*Exercise details*.
From the line with "left front paw: (411, 939)" to the last line of the data below, repeat every line exactly and add nothing.

*** Dataset records Section Begins ***

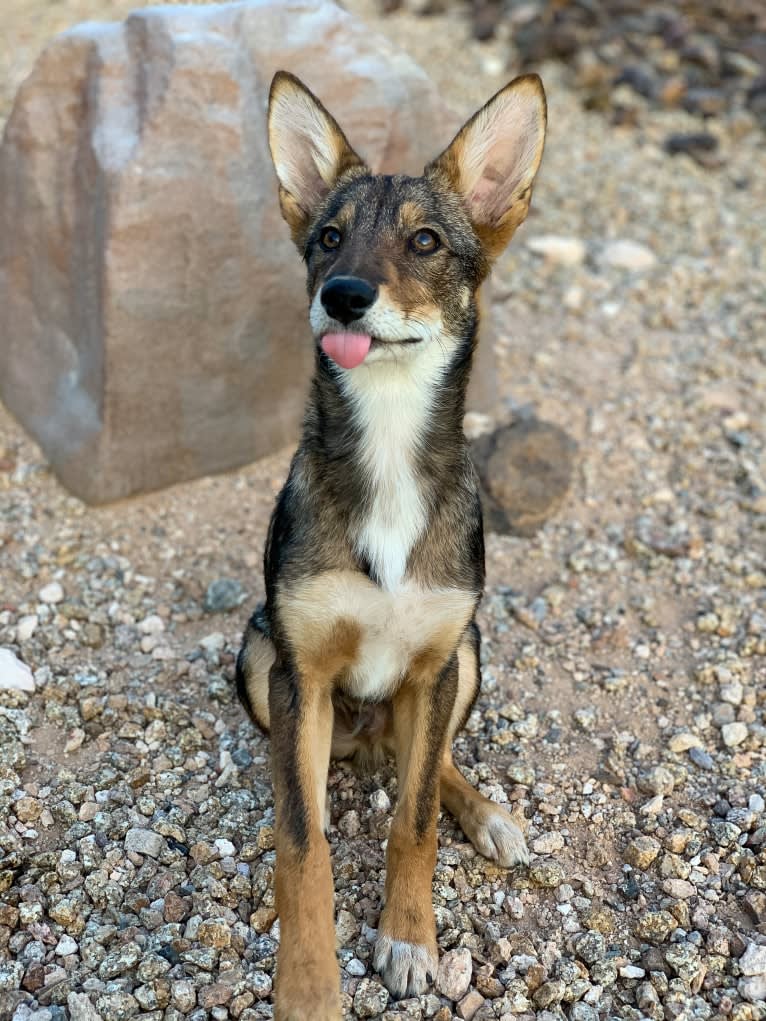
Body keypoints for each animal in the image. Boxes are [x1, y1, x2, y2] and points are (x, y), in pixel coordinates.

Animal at [236, 71, 547, 1021]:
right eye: (329, 236)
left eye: (425, 240)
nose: (342, 293)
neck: (387, 444)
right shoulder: (298, 671)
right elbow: (301, 842)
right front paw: (308, 984)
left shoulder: (439, 661)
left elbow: (412, 821)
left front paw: (411, 939)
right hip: (255, 656)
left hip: (469, 657)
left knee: (432, 760)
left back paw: (484, 811)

*** Dataset records Section Ends ***

*Response below*.
left front paw: (411, 939)
right hip: (255, 656)
left hip: (469, 657)
left knee: (432, 760)
left back paw: (484, 811)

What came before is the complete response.